In a review of the 1996 remix, DJ Freshy D of Smash Hits awarded five out of five stars, calling it a "downbeat, yet housey" and "thoughtful, yet completely bangin'" remix of "melancholic, completely un-dancey girl Tanita".

==Music video==
The sepia-colored music video for "Twist in My Sobriety" was directed by Gerard de Thame and premiered in the autumn of 1988. Shot on location on the Altiplano Plateau in Bolivia, the video shows various residents of a destitute village interacting with each other amidst their daily struggles. Interspersed throughout these scenes are shots of Tanita Tikaram singing in a darkened room with only one light shining on her face.

==Remixes==
In 1998, Tikaram issued another version of the song as a B-side to her single Stop Listening.

==Track listings==

7-inch single
| No. | Title | Length |
|---|---|---|
| 1. | "Twist in My Sobriety" (edit) | 3:53 |
| 2. | "Friends" | 2:13 |

12-inch maxi
| No. | Title | Length |
|---|---|---|
| 1. | "Twist in My Sobriety" (full length version) | 4:51 |
| 2. | "Friends" | 2:13 |
| 3. | "For All These Years" | 5:13 |

CD maxi and 10-inch maxi
| No. | Title | Length |
|---|---|---|
| 1. | "Twist in My Sobriety" (edit) | 3:55 |
| 2. | "Friends" | 2:16 |
| 3. | "The Kill in Your Heart" | 3:43 |
| 4. | "For All These Years" | 5:12 |

1996 remixes
| No. | Title | Length |
|---|---|---|
| 1. | "Twist in My Sobriety" (Tikaramp Radio) | 4:23 |
| 2. | "Twist in My Sobriety" (Phil Kelsey Vocal) | 9:40 |
| 3. | "Twist in My Sobriety" (Extended Bumps Fluidity Mix) | 5:10 |
| 4. | "Twist in My Sobriety" (Tikaramp Vocal) | 6:48 |
| 5. | "Twist in My Sobriety" (SFX Sobriety Mix) | 6:55 |

==Charts==

===Weekly charts===
Original version

| Chart (1988–1989) | Peak position |
|---|---|
| Australia (ARIA) | 23 |
| Austria (Ö3 Austria Top 40) | 2 |
| Belgium (Ultratop 50 Flanders) | 22 |
| Canada Top Singles (RPM) | 40 |
| Europe (Eurochart Hot 100) | 7 |
| Finland (Suomen virallinen lista) | 14 |
| France (SNEP) | 6 |
| Ireland (IRMA) | 10 |
| Italy Airplay (Music & Media) | 20 |
| Luxembourg (Radio Luxembourg) | 19 |
| Netherlands (Dutch Top 40) | 23 |
| Netherlands (Single Top 100) | 26 |
| Norway (VG-lista) | 6 |
| Quebec (ADISQ) | 9 |
| Switzerland (Schweizer Hitparade) | 6 |
| UK Singles (Official Charts) | 22 |
| US Album Rock Tracks (Billboard) | 47 |
| US Modern Rock Tracks (Billboard) | 25 |
| West Germany (GfK) | 2 |

1996 remix

| Chart (1996) | Peak position |
|---|---|
| Iceland (Íslenski Listinn Topp 10) | 9 |
| Scottish Singles Sales (Official Charts) | 82 |
| UK Singles (Official Charts) | 81 |
| UK Dance (Official Charts) | 19 |

===Year-end charts===

| Chart (1989) | Position |
|---|---|
| Austria (Ö3 Austria Top 40) | 10 |
| Europe (Eurochart Hot 100) | 37 |
| Switzerland (Schweizer Hitparade) | 21 |
| West Germany (Media Control) | 16 |

==Certifications==

| Region | Certification | Certified units/sales |
| France (SNEP) | Silver | 200,000^{*} |
| Germany (BVMI) | Gold | 250,000^{^} |
^{*} Sales figures based on certification alone. ^{^} Shipments figures based on certification alone.

● THE DATA:
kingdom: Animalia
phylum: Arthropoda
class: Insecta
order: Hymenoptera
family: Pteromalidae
* * *
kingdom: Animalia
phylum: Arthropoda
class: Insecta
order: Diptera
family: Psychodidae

● QUESTIONS ON THE MATERIAL:
1/ In the article on "Twist in My Sobriety," who directed the song's music video?
2/ Condense the paragraph beginning "The sepia-colored music video" from the article on "Twist in My Sobriety" into a short bulleted list that keeps its main facts.
3/ Reproduce the part of the article on "Twist in My Sobriety" between "In a review" and "on her face.", inclusive.
The listing has no connection to the article on "Twist in My Sobriety."

● SOLUTION LIST:
1/ Gerard de Thame.

2/
- Sepia-colored video directed by Gerard de Thame, premiered in autumn 1988
- Shot on the Altiplano Plateau in Bolivia
- Shows residents of a destitute village interacting amid their daily struggles
- Intercut with shots of Tanita Tikaram singing in a darkened room, lit by a single light on her face

3/
In a review of the 1996 remix, DJ Freshy D of Smash Hits awarded five out of five stars, calling it a "downbeat, yet housey" and "thoughtful, yet completely bangin'" remix of "melancholic, completely un-dancey girl Tanita".

==Music video==
The sepia-colored music video for "Twist in My Sobriety" was directed by Gerard de Thame and premiered in the autumn of 1988. Shot on location on the Altiplano Plateau in Bolivia, the video shows various residents of a destitute village interacting with each other amidst their daily struggles. Interspersed throughout these scenes are shots of Tanita Tikaram singing in a darkened room with only one light shining on her face.